Yah surat Al-A’la surat yang menjadi kenangan indah bersama Day, surah  favoritku terutama di BULAN Ramadhan karena Ustadz Nasir selalu menbaca surat itu di setiap rakaat pertama sholat witir, surat itu juga yang sering aku dan Day bawakan sebelum memulai mengaji dengan ustadz Nasir. Ustadz Nasir seringkali menyruhku berdua Day dalam segala hal, temasuk menjaga piket sholat Ashar. Anak-anak yang main-main akan dicatat, aku mencatat yang perempuan dan Day mencatat yang laki-laki, setelah sholat berjamaah selesai, kami berduapun sholat berjamaah, Day jadi imamnya yah sholat anak-anak usia 10 tahun.
Aku baru tahu bahwa ustadz Nasir sengaja menjadikan kami berdua sebagi sebuah tim, karena permintaan om Akmal. Tapi kenapa om Akmal menyuruh kami seing berdua? aku tak tahu maksudnya apa. Hingga hari itu yah hari itu. Hari yang tidak ingin ku ingat sama sekali, hari yang pahit sungguh-sungguh pahit. Hari yang membuat benteng besar dalam hidup kami berdiri kokoh.

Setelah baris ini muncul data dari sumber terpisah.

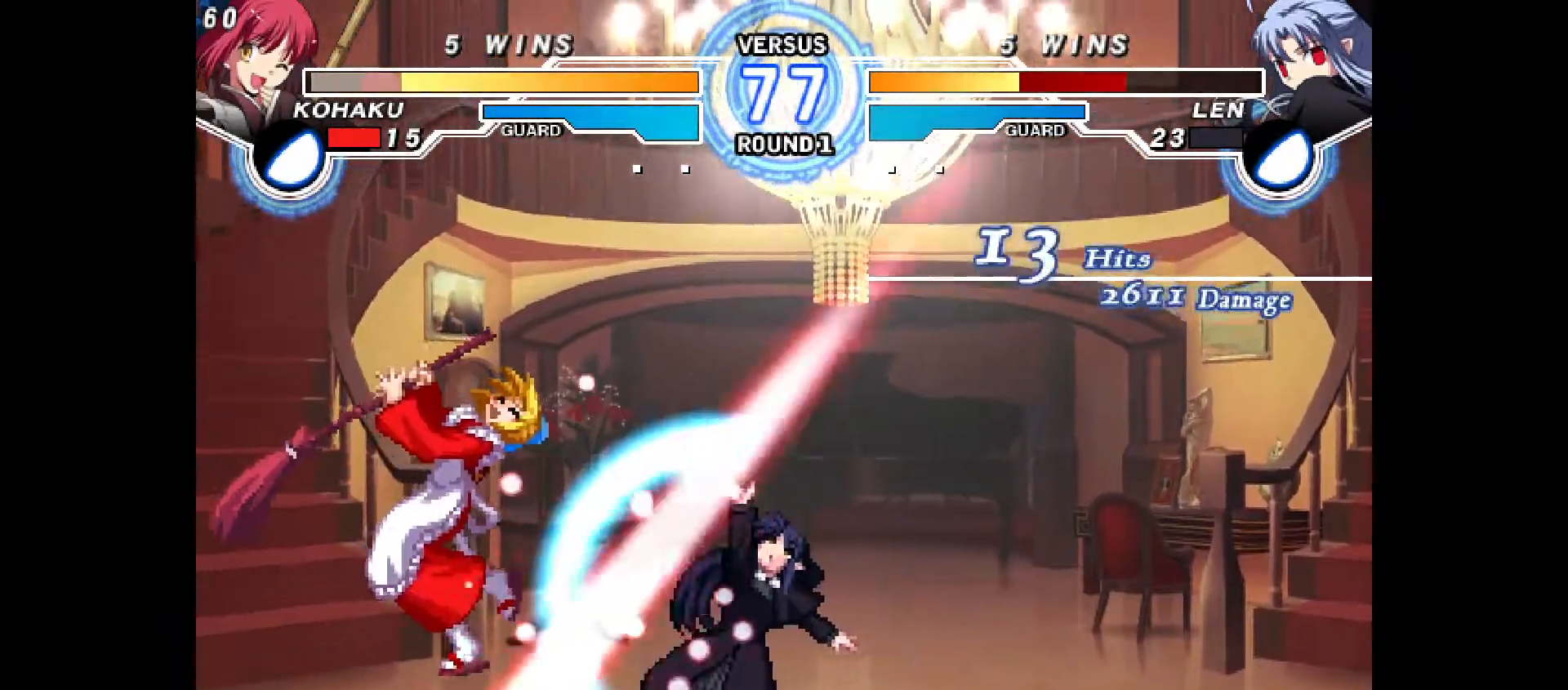
{"buttons": ["CROSS", "CIRCLE", "DPAD_LEFT"], "events": [[17, "CROSS", "up"], [33, "CIRCLE", "up"], [50, "DPAD_LEFT", "up"], [183, "DPAD_LEFT", "down"], [217, "CIRCLE", "down"], [217, "CROSS", "down"], [333, "CIRCLE", "up"], [333, "CROSS", "up"], [350, "DPAD_LEFT", "up"], [433, "CIRCLE", "down"], [433, "CROSS", "down"], [450, "DPAD_LEFT", "down"]]}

Kamis Sore, saat kami sedang asyik-asyik mengaji di Masjid salah seorang warga datang membisikkan sesuatu di telinga ustadz Nasir, aku hanya meliriknya, ustdaz Nasir terlihat sedih dan memandangku dengan tatapan haru, aku yang memang memperhatikan beliau jadi terheran-heran. Ustadz Nasir pun berdiri dari duduknya dan menuju microfon Masjid mengumumkan sesuatu sesuatu yang sore itu berhasil merobek hatiku.

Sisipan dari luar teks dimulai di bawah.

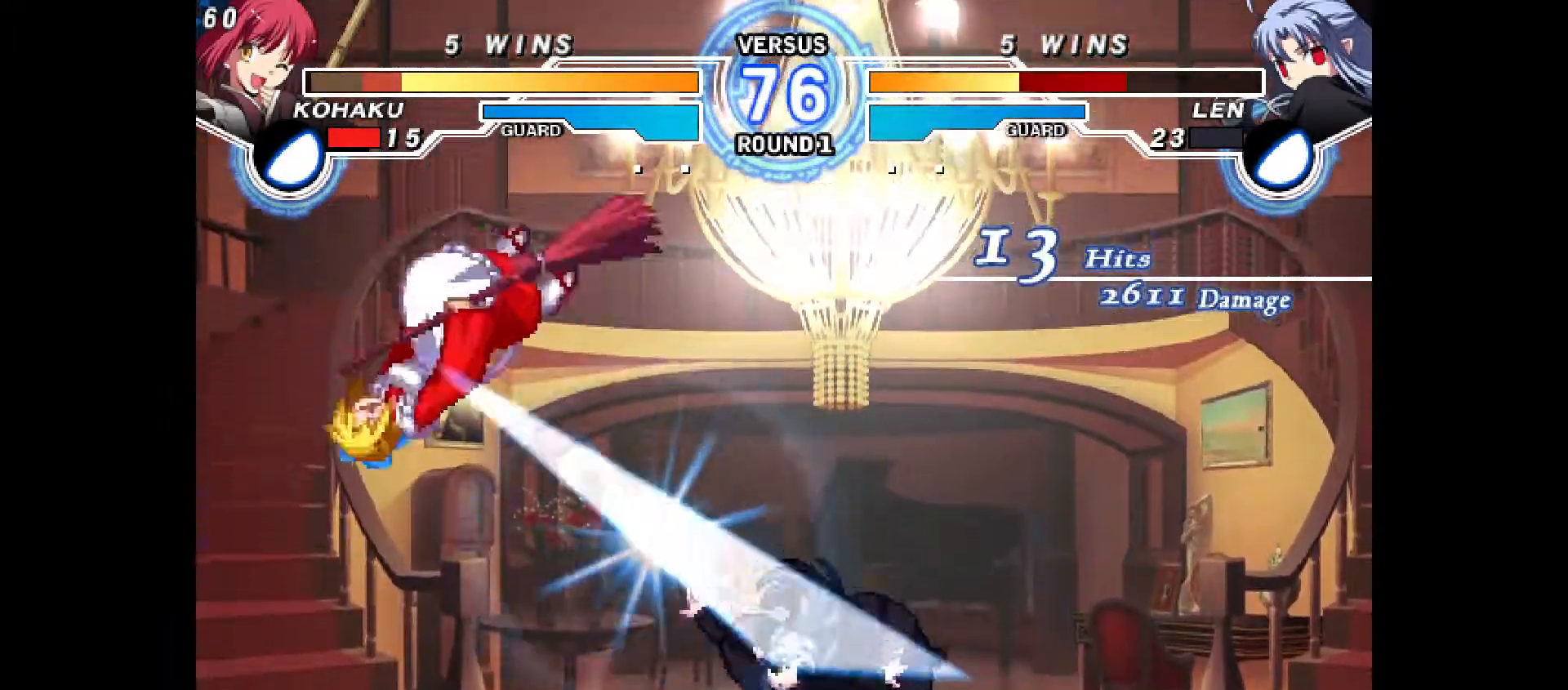
{"buttons": ["R1"], "events": [[83, "CIRCLE", "up"], [83, "CROSS", "up"], [150, "CIRCLE", "down"], [150, "DPAD_LEFT", "up"], [167, "CROSS", "down"], [217, "DPAD_LEFT", "down"], [233, "CROSS", "up"], [250, "CIRCLE", "up"], [267, "DPAD_LEFT", "up"], [350, "CIRCLE", "down"], [350, "CROSS", "down"], [367, "DPAD_LEFT", "down"], [433, "CROSS", "up"], [450, "CIRCLE", "up"], [467, "DPAD_LEFT", "up"], [483, "R1", "down"]]}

“Assalamulaikum Wr Wb... Innalillahi, innalillahi wa inna ilaihi roji’un telah berpulang ke rahmatullah keluarga kita saudara kita, pengurus masjid kita Bapak, Akmal Rosyidin beliau meninggal jam 15.00 di rumah sakit Ibnu Sina, sekarang jenazah sedang dalam perjalan, bagi warga yang ingin bertakziah langsung ke kediaman beliau di Jalan Kartika INDAH no 32. Terimakasih”

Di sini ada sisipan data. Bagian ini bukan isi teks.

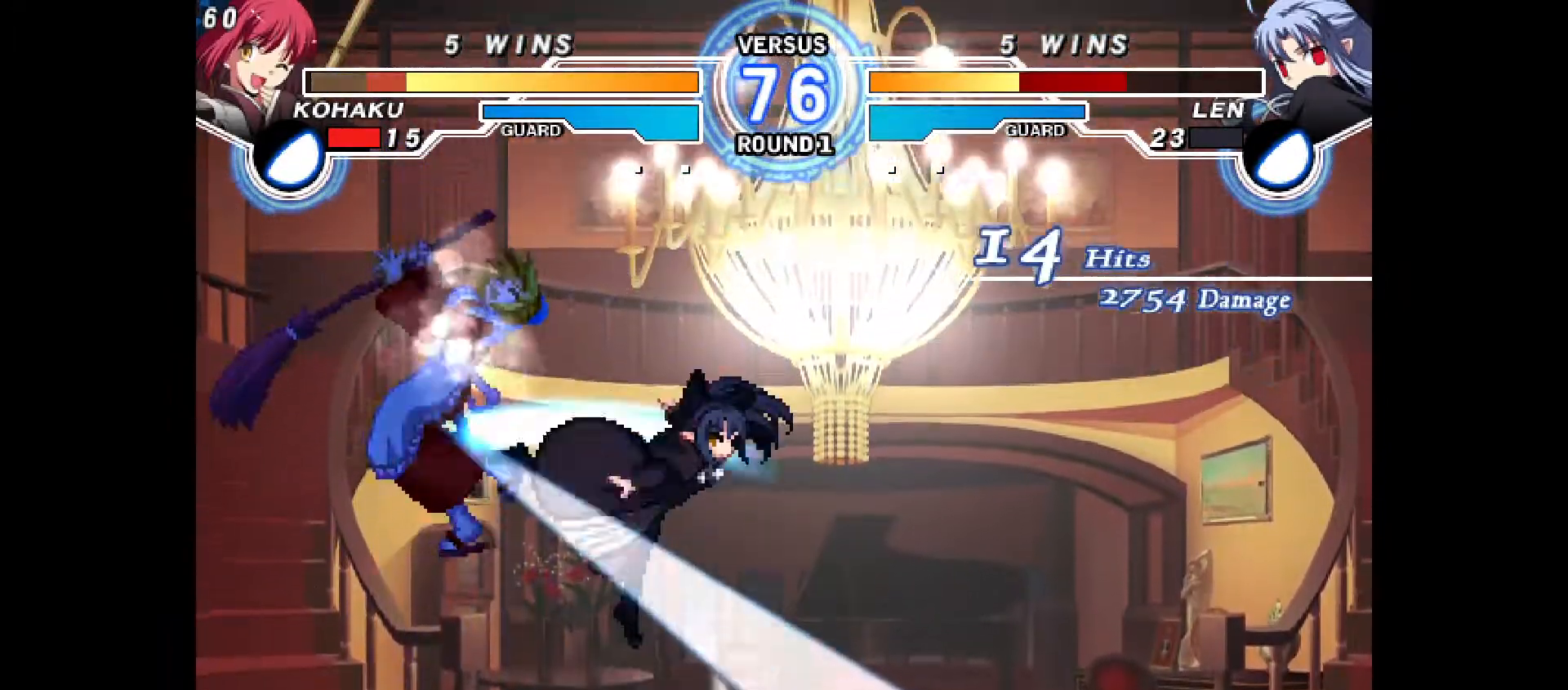
{"buttons": ["CROSS", "CIRCLE", "DPAD_LEFT"], "events": [[50, "CIRCLE", "down"], [50, "CROSS", "down"], [50, "DPAD_LEFT", "down"], [50, "R1", "up"], [133, "CROSS", "up"], [150, "CIRCLE", "up"], [150, "DPAD_LEFT", "up"], [217, "CIRCLE", "down"], [233, "CROSS", "down"], [250, "DPAD_LEFT", "down"], [333, "CIRCLE", "up"], [333, "CROSS", "up"], [400, "CIRCLE", "down"], [400, "L1", "down"], [417, "CROSS", "down"], [417, "DPAD_LEFT", "up"], [417, "L1", "up"], [450, "DPAD_LEFT", "down"]]}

Kalimat yang diucapkan ustdaz Nasir membuatku menangis sejadi-jadinya, aku sesegukan di sudut masjid dan hampir tak bisa bernafas lagi, ustadz Nasir memelukku erat beliau berusaha menenangkanku, tapi sayang karena emosiku yang terlalu menggebu-gebu akupun pingsan dan dibawa pulang.
Semua orang sedang sibuk melayat ke rumah om Akmal termasuk babe dan mamak, aku ditinggalkan dengan abang di rumah, tapi setelah aku terbangun saat itu azan Magib, aku pingsan cukup lama, yah aku memang tidak bisa menahan kesedihan yang terlalu berat. Ketika bangun aku langsung ke masjid untuk sholat berjamaah dan minta ikut bersama Ustadz Nasir untuk ikut ke rumah Day melihat Om Akmal untuk terakhir kalinya.
Sesampainya di rumah Day yang bernomor 32 dan berpagar biru itu, aku terdiam kaku tanganku tetap dipegangi ustadz Nasir, ustadz Nasir sudah seperti Ayah sendiri karena beliau teman Ayahku semasa di sekolah Madrasah. Di pintu depan aku melihat jasad om Akmal terbaring kaku, dengan wajahnya yang sedikit menyunggingkan senyuman, aku berusaha menahan tangisku seperti pesan ustadz Nasir tadi aku tidak boleh mengeluarkan suara dan menangis yang menjadi-jadi apalagi meratap.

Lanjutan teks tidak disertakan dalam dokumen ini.